● **YOUR TASK**
Render the lines below as a JSON list of strings, with one string per line and blank lines omitted.

══ SUPPLIED MATERIAL ══

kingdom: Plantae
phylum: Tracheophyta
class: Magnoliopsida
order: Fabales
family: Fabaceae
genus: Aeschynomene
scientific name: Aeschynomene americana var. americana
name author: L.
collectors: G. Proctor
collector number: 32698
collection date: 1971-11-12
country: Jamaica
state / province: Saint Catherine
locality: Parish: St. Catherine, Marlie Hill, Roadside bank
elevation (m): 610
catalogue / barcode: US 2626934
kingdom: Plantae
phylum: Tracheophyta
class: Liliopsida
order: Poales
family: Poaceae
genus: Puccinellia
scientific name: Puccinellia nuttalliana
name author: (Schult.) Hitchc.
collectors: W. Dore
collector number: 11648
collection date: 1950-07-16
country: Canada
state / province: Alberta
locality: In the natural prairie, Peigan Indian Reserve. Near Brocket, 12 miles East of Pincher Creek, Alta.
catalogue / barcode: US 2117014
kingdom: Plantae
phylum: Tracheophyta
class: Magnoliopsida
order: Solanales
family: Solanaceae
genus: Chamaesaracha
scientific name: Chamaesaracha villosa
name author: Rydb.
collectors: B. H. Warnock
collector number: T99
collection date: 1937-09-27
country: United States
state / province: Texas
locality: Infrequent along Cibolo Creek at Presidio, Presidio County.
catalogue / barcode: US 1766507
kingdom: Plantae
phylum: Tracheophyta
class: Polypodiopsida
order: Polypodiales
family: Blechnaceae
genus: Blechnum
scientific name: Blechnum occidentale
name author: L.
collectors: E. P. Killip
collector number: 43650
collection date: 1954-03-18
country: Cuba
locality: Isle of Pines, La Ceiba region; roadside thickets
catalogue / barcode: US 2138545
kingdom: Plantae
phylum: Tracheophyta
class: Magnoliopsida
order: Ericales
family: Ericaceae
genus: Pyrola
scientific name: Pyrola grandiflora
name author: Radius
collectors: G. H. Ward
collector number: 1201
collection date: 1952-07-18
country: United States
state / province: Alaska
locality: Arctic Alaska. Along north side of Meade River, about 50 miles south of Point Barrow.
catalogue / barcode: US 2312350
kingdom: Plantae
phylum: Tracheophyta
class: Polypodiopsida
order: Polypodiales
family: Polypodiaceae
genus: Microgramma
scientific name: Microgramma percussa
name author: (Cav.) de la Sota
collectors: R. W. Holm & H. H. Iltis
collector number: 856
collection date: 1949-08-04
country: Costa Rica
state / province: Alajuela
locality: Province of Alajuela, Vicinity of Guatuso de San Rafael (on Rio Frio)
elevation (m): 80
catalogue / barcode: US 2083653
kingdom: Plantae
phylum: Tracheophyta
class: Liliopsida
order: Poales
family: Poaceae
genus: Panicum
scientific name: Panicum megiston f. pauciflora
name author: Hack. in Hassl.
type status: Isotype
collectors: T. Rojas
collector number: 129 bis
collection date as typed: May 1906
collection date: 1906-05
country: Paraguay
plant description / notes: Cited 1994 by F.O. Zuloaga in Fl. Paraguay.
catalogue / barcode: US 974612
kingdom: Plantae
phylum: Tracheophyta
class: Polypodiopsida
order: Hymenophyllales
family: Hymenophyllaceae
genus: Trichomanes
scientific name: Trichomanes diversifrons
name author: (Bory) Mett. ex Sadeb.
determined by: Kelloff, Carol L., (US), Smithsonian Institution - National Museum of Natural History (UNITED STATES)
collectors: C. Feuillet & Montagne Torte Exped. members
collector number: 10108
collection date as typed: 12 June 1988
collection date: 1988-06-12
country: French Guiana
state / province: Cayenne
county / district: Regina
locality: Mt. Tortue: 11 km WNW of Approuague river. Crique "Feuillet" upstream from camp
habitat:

═══

● **COMPLETE OUTPUT**
[
  "kingdom: Plantae",
  "phylum: Tracheophyta",
  "class: Magnoliopsida",
  "order: Fabales",
  "family: Fabaceae",
  "genus: Aeschynomene",
  "scientific name: Aeschynomene americana var. americana",
  "name author: L.",
  "collectors: G. Proctor",
  "collector number: 32698",
  "collection date: 1971-11-12",
  "country: Jamaica",
  "state / province: Saint Catherine",
  "locality: Parish: St. Catherine, Marlie Hill, Roadside bank",
  "elevation (m): 610",
  "catalogue / barcode: US 2626934",
  "kingdom: Plantae",
  "phylum: Tracheophyta",
  "class: Liliopsida",
  "order: Poales",
  "family: Poaceae",
  "genus: Puccinellia",
  "scientific name: Puccinellia nuttalliana",
  "name author: (Schult.) Hitchc.",
  "collectors: W. Dore",
  "collector number: 11648",
  "collection date: 1950-07-16",
  "country: Canada",
  "state / province: Alberta",
  "locality: In the natural prairie, Peigan Indian Reserve. Near Brocket, 12 miles East of Pincher Creek, Alta.",
  "catalogue / barcode: US 2117014",
  "kingdom: Plantae",
  "phylum: Tracheophyta",
  "class: Magnoliopsida",
  "order: Solanales",
  "family: Solanaceae",
  "genus: Chamaesaracha",
  "scientific name: Chamaesaracha villosa",
  "name author: Rydb.",
  "collectors: B. H. Warnock",
  "collector number: T99",
  "collection date: 1937-09-27",
  "country: United States",
  "state / province: Texas",
  "locality: Infrequent along Cibolo Creek at Presidio, Presidio County.",
  "catalogue / barcode: US 1766507",
  "kingdom: Plantae",
  "phylum: Tracheophyta",
  "class: Polypodiopsida",
  "order: Polypodiales",
  "family: Blechnaceae",
  "genus: Blechnum",
  "scientific name: Blechnum occidentale",
  "name author: L.",
  "collectors: E. P. Killip",
  "collector number: 43650",
  "collection date: 1954-03-18",
  "country: Cuba",
  "locality: Isle of Pines, La Ceiba region; roadside thickets",
  "catalogue / barcode: US 2138545",
  "kingdom: Plantae",
  "phylum: Tracheophyta",
  "class: Magnoliopsida",
  "order: Ericales",
  "family: Ericaceae",
  "genus: Pyrola",
  "scientific name: Pyrola grandiflora",
  "name author: Radius",
  "collectors: G. H. Ward",
  "collector number: 1201",
  "collection date: 1952-07-18",
  "country: United States",
  "state / province: Alaska",
  "locality: Arctic Alaska. Along north side of Meade River, about 50 miles south of Point Barrow.",
  "catalogue / barcode: US 2312350",
  "kingdom: Plantae",
  "phylum: Tracheophyta",
  "class: Polypodiopsida",
  "order: Polypodiales",
  "family: Polypodiaceae",
  "genus: Microgramma",
  "scientific name: Microgramma percussa",
  "name author: (Cav.) de la Sota",
  "collectors: R. W. Holm & H. H. Iltis",
  "collector number: 856",
  "collection date: 1949-08-04",
  "country: Costa Rica",
  "state / province: Alajuela",
  "locality: Province of Alajuela, Vicinity of Guatuso de San Rafael (on Rio Frio)",
  "elevation (m): 80",
  "catalogue / barcode: US 2083653",
  "kingdom: Plantae",
  "phylum: Tracheophyta",
  "class: Liliopsida",
  "order: Poales",
  "family: Poaceae",
  "genus: Panicum",
  "scientific name: Panicum megiston f. pauciflora",
  "name author: Hack. in Hassl.",
  "type status: Isotype",
  "collectors: T. Rojas",
  "collector number: 129 bis",
  "collection date as typed: May 1906",
  "collection date: 1906-05",
  "country: Paraguay",
  "plant description / notes: Cited 1994 by F.O. Zuloaga in Fl. Paraguay.",
  "catalogue / barcode: US 974612",
  "kingdom: Plantae",
  "phylum: Tracheophyta",
  "class: Polypodiopsida",
  "order: Hymenophyllales",
  "family: Hymenophyllaceae",
  "genus: Trichomanes",
  "scientific name: Trichomanes diversifrons",
  "name author: (Bory) Mett. ex Sadeb.",
  "determined by: Kelloff, Carol L., (US), Smithsonian Institution - National Museum of Natural History (UNITED STATES)",
  "collectors: C. Feuillet & Montagne Torte Exped. members",
  "collector number: 10108",
  "collection date as typed: 12 June 1988",
  "collection date: 1988-06-12",
  "country: French Guiana",
  "state / province: Cayenne",
  "county / district: Regina",
  "locality: Mt. Tortue: 11 km WNW of Approuague river. Crique \"Feuillet\" upstream from camp",
  "habitat:"
]